Two influences on male fashion
Under the Empire, the male figure is solid, but still just as elegant as its female counterpart. A black frockcoat sits on the shoulders, and a white cravat is knotted around the neck. He wears a pair of pumps (without heel) and finally a top-hat or bicorne adorns the head. There are two key influences in this outfit:
The English influence came from the return of the French émigrés, whose anglomania was most reflected in the day to day wearing of the frockcoat, a long, three-quarter length coat that extended at the back, and which was invented for gentlemen horseriders. The frockcoat was very modern in appearance and could be adapted to suit the seasons, adding Astrakhan fur to the collar and inside lining for winter. Colours varied from black to grey, tobacco or even meadow green.

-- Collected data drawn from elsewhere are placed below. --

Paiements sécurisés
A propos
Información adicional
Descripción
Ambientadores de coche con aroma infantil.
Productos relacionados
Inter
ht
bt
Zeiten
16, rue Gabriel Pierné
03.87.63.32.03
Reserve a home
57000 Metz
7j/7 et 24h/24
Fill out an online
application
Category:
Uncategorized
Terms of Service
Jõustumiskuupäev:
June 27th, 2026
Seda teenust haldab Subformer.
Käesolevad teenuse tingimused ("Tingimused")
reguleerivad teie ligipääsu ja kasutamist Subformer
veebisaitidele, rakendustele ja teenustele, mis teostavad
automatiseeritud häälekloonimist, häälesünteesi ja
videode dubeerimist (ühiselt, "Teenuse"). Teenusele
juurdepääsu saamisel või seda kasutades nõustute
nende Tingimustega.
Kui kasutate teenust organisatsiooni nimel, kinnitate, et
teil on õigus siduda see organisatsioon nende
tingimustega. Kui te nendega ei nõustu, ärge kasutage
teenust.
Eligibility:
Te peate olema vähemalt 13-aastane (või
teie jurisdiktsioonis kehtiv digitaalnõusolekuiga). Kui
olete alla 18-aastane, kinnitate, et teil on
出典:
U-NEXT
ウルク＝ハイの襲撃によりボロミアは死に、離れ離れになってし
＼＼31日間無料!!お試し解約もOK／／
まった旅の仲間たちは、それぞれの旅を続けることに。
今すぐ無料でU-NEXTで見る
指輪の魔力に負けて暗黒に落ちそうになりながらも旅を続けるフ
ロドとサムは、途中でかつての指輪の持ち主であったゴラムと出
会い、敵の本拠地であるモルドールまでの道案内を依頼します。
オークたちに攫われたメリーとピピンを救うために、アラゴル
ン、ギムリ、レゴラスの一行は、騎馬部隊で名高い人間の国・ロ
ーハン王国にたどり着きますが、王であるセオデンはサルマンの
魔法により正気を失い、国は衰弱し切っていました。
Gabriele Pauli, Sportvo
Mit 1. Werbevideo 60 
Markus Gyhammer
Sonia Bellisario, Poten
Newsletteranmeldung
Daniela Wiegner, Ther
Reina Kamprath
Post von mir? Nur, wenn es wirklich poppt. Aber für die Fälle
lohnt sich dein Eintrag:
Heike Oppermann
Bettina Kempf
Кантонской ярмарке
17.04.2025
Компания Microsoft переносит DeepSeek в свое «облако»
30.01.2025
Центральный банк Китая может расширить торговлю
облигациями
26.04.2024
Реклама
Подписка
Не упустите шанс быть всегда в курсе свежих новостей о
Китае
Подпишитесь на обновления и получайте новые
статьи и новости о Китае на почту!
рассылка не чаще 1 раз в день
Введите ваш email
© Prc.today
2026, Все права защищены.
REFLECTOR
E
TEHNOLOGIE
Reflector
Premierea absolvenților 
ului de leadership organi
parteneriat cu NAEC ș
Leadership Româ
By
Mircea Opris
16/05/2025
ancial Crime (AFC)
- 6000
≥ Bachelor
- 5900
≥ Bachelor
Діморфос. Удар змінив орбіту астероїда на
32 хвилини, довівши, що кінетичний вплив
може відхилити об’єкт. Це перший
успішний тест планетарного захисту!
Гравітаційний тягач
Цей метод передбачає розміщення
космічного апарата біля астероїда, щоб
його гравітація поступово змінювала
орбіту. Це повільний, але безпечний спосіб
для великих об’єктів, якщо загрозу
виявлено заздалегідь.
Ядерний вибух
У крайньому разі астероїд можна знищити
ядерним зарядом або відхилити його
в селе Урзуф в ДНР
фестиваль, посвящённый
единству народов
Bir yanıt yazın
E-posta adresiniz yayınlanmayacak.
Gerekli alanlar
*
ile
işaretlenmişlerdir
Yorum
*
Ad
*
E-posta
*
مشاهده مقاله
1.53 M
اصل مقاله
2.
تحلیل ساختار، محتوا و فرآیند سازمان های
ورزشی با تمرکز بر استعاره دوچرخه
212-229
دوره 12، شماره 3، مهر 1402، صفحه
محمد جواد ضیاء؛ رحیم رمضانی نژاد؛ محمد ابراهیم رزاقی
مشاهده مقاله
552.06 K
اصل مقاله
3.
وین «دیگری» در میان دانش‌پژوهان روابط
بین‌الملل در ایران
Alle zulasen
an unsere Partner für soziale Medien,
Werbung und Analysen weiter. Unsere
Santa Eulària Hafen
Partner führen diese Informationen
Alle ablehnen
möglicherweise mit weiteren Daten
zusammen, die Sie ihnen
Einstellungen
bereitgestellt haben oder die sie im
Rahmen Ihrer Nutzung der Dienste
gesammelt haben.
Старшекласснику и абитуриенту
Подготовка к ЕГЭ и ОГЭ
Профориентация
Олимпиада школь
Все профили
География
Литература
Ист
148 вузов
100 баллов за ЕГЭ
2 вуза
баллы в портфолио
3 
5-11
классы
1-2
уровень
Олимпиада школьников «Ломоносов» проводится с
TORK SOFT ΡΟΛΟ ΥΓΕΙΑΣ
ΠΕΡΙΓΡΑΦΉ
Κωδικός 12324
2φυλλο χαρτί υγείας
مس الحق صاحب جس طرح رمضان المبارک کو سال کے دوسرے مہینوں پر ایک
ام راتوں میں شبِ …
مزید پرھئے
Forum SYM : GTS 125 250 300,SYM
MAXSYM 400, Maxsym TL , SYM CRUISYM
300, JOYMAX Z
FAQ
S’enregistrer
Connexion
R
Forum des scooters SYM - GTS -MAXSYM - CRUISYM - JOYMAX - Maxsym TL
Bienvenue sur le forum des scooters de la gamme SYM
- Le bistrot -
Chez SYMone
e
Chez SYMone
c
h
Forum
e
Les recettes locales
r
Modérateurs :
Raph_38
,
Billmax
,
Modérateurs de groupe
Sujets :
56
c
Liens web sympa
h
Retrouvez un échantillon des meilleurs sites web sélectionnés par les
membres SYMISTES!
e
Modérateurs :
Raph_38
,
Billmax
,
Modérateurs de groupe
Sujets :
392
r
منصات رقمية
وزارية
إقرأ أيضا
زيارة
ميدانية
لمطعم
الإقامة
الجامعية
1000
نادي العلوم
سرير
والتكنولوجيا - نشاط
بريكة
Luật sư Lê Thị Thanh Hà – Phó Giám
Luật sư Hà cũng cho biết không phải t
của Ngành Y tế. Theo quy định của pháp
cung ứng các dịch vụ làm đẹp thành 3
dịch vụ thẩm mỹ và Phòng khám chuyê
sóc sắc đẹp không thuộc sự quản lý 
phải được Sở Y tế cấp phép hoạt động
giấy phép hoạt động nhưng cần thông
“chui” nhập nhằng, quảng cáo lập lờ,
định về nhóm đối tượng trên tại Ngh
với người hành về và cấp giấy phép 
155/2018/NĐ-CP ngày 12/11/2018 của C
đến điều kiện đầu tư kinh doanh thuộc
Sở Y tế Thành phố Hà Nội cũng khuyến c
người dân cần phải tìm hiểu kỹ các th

Unsurprisingly, this influence came directly from the Emperor, Napoleon. Rather than creating an actual civilian uniform (even if that is indeed what happened for the numerous civil servants that were present during the Empire), one or two elements of the military influence instead left their mark on male fashion of the period. First of all, it was important that the outfit be imposing and manly. The trousers were knitted or twill and the leather breeches were to be tight-fitting and give an idea of the musculature of the body. In order to look more like an actual soldier, the collar would be thickly padded and the coat would be cloth-lined. The cuffs were sometimes pointed. The frockcoats were generally double-breasted, but would become single-breasted towards the end of the Empire.
In the same style, the wearing of boots also became popular. The English style 'high-top' boots were initially in fashion; gradually the 'Souvarov' boot, with glazed-yellow roll-up, replaced them. Gaiters were also worn from about 1804 until about 1810 when silk-based pumps came into fashion.